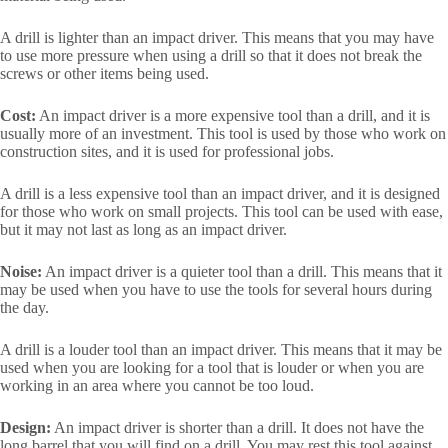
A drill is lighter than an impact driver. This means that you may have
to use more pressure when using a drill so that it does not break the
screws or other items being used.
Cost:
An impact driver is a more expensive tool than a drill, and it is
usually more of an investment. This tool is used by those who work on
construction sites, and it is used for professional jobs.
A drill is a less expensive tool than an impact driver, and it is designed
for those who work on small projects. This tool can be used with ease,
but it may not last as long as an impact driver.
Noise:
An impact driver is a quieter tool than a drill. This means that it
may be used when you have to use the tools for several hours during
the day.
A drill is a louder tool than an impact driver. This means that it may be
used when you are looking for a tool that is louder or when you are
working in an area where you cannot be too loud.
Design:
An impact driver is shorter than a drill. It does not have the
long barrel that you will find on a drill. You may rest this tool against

- - - -

• _Your objective_: Retype all of the lines above exactly, leaving out the picture.

• _Answer box_:
A drill is lighter than an impact driver. This means that you may have
to use more pressure when using a drill so that it does not break the
screws or other items being used.
Cost:
An impact driver is a more expensive tool than a drill, and it is
usually more of an investment. This tool is used by those who work on
construction sites, and it is used for professional jobs.
A drill is a less expensive tool than an impact driver, and it is designed
for those who work on small projects. This tool can be used with ease,
but it may not last as long as an impact driver.
Noise:
An impact driver is a quieter tool than a drill. This means that it
may be used when you have to use the tools for several hours during
the day.
A drill is a louder tool than an impact driver. This means that it may be
used when you are looking for a tool that is louder or when you are
working in an area where you cannot be too loud.
Design:
An impact driver is shorter than a drill. It does not have the
long barrel that you will find on a drill. You may rest this tool against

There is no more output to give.